### WHAT IS EXPECTED
Can you present every line of the saved entries below as a numbered list, skipping any blank lines and leaving the pictures out?

____ MATERIAL FOR THIS EXERCISE

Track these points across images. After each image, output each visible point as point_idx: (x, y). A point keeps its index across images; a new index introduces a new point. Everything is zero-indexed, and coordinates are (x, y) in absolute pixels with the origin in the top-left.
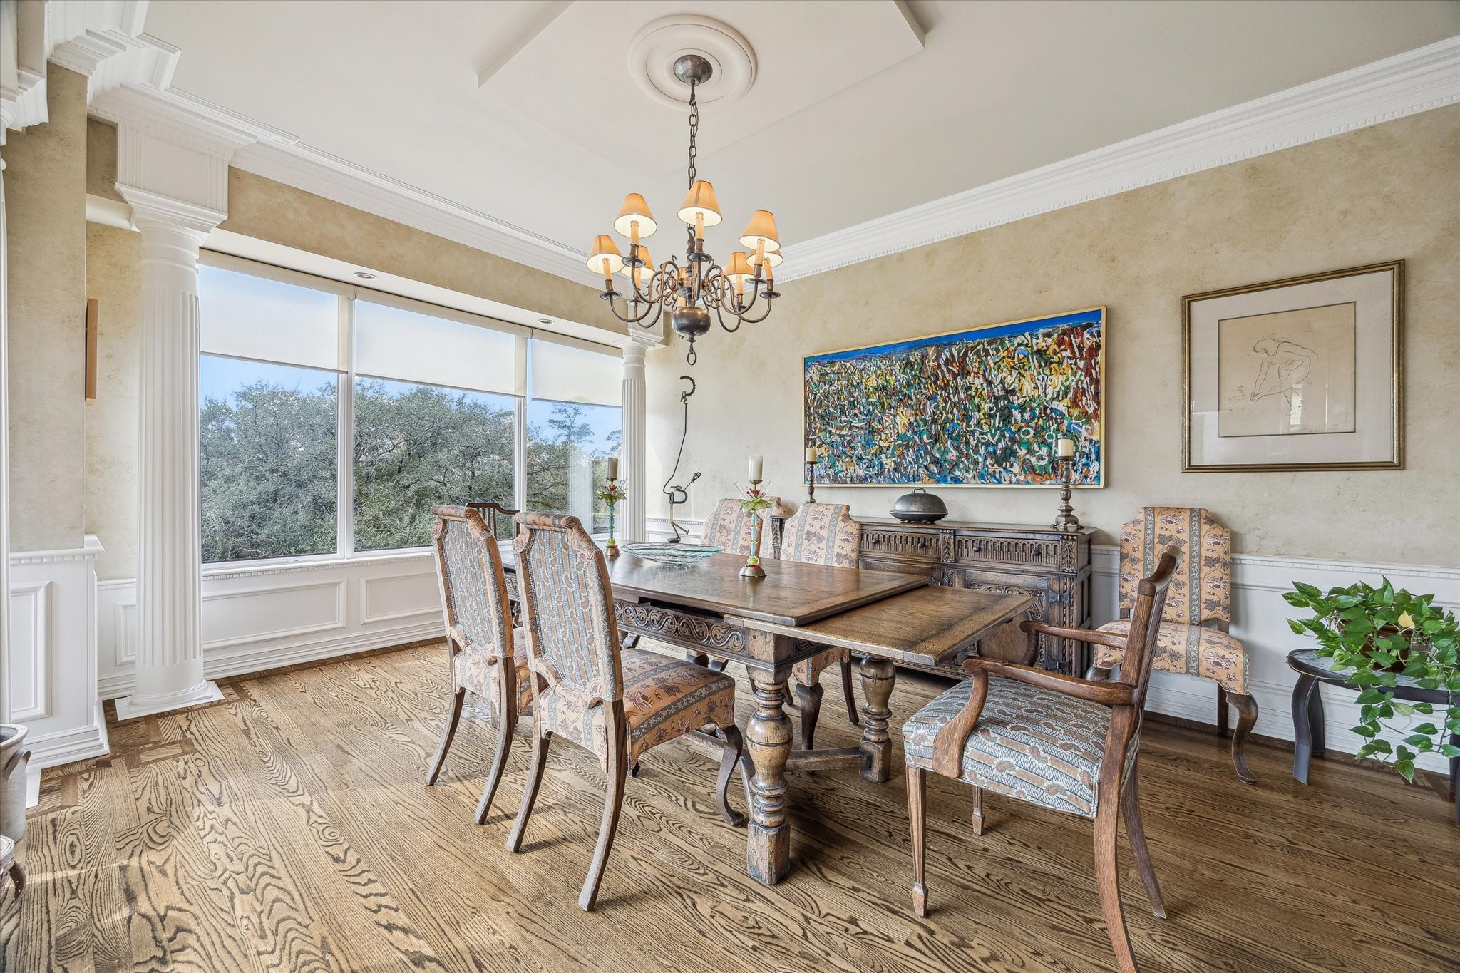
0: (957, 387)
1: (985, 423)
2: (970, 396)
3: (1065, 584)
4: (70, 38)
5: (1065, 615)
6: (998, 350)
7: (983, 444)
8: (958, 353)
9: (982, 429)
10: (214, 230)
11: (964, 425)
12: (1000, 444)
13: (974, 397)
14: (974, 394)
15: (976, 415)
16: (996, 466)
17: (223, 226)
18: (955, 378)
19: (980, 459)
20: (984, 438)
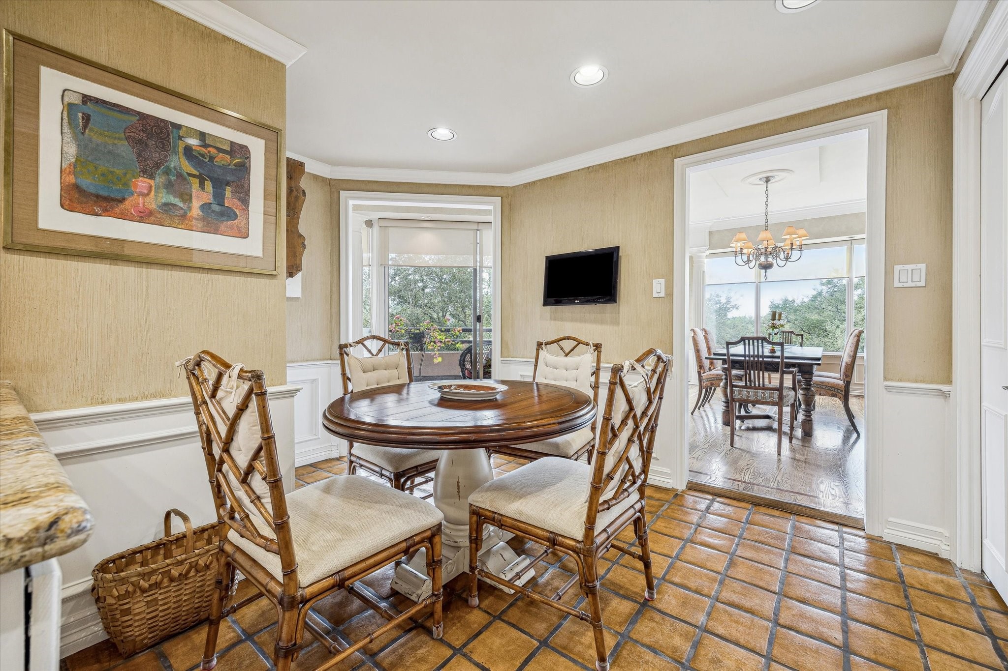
10: (706, 251)
17: (708, 249)
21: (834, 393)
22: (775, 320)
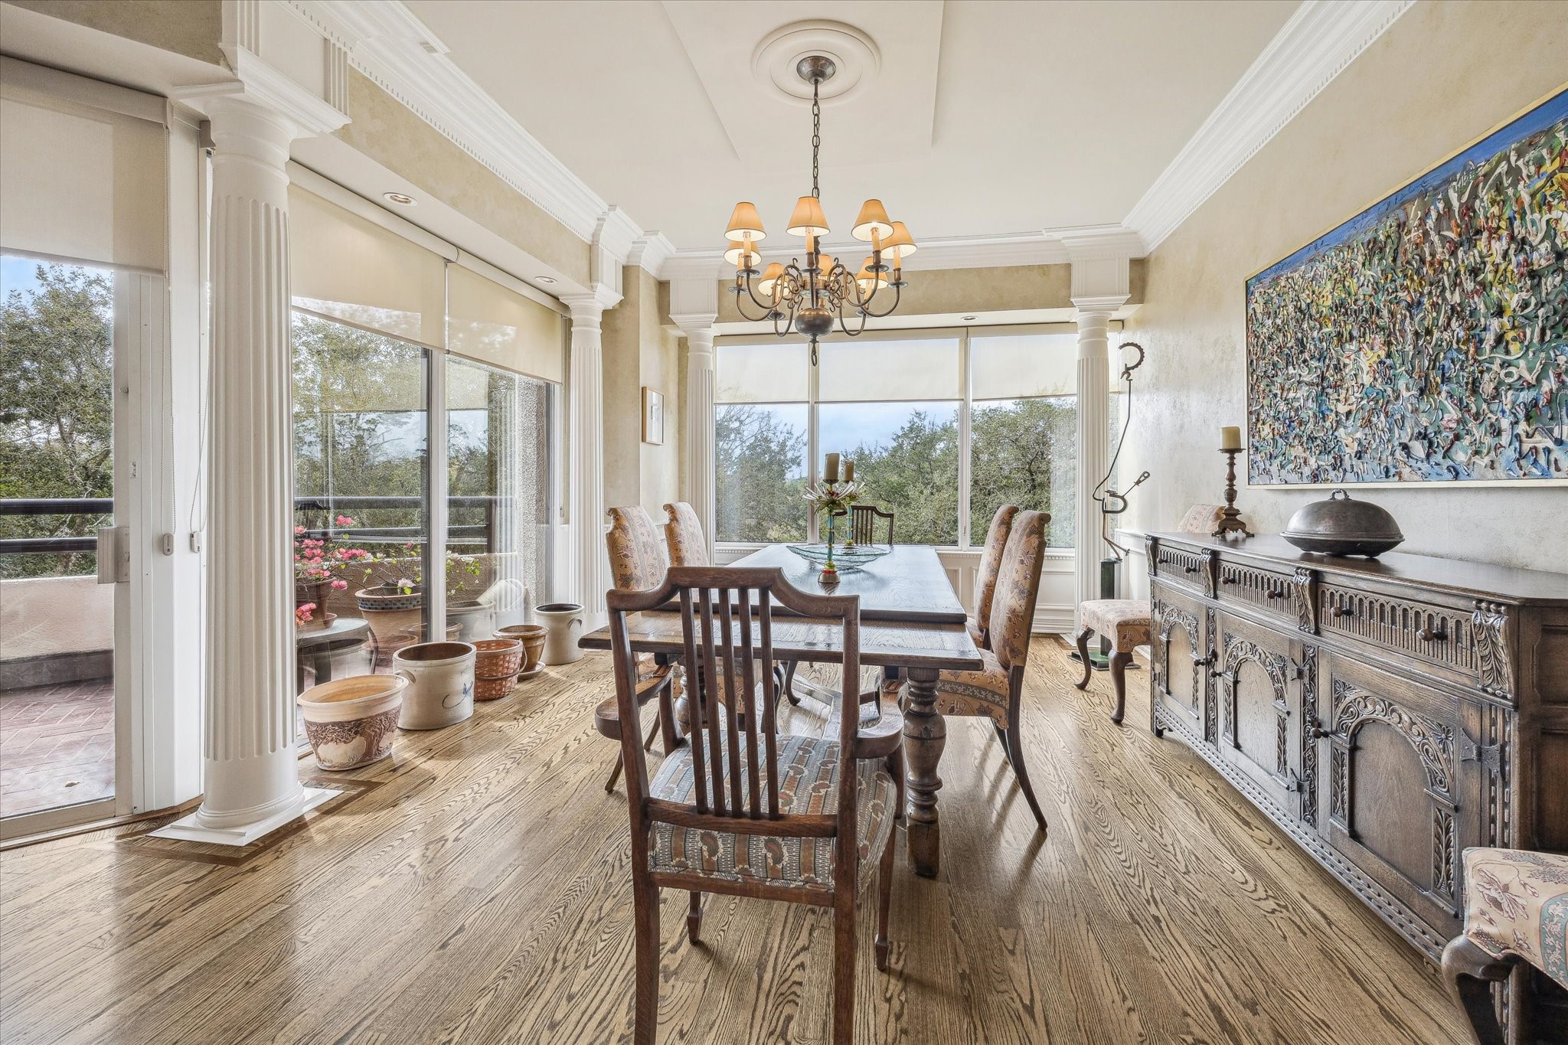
0: (1457, 274)
1: (1514, 339)
2: (1483, 284)
3: (1493, 723)
4: (630, 249)
5: (1493, 800)
6: (1539, 163)
7: (1511, 387)
8: (1459, 198)
9: (1507, 352)
10: (713, 325)
11: (1472, 350)
12: (1545, 383)
13: (1491, 284)
14: (1490, 277)
15: (1495, 324)
16: (1537, 437)
17: (717, 321)
18: (1453, 253)
19: (1505, 424)
20: (1509, 375)
21: (985, 704)
22: (836, 481)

________

### EXERCISE RESPONSE
1. Track these points across images. After each image, output each visible point as point_idx: (x, y). A point keeps its index across images; a new index introduces a new point. Everything is zero-indexed, and coordinates are (x, y) in absolute pixels with the origin in the top-left.
2. 0: (957, 387)
3. 1: (985, 423)
4. 2: (970, 396)
5. 3: (1065, 584)
6. 4: (70, 38)
7. 5: (1065, 615)
8. 6: (998, 350)
9. 7: (983, 444)
10. 8: (958, 353)
11. 9: (982, 429)
12. 10: (214, 230)
13. 11: (964, 425)
14. 12: (1000, 444)
15. 13: (974, 397)
16. 14: (974, 394)
17. 15: (976, 415)
18. 16: (996, 466)
19. 17: (223, 226)
20. 18: (955, 378)
21. 19: (980, 459)
22. 20: (984, 438)
23. 10: (706, 251)
24. 17: (708, 249)
25. 21: (834, 393)
26. 22: (775, 320)
27. 0: (1457, 274)
28. 1: (1514, 339)
29. 2: (1483, 284)
30. 3: (1493, 723)
31. 4: (630, 249)
32. 5: (1493, 800)
33. 6: (1539, 163)
34. 7: (1511, 387)
35. 8: (1459, 198)
36. 9: (1507, 352)
37. 10: (713, 325)
38. 11: (1472, 350)
39. 12: (1545, 383)
40. 13: (1491, 284)
41. 14: (1490, 277)
42. 15: (1495, 324)
43. 16: (1537, 437)
44. 17: (717, 321)
45. 18: (1453, 253)
46. 19: (1505, 424)
47. 20: (1509, 375)
48. 21: (985, 704)
49. 22: (836, 481)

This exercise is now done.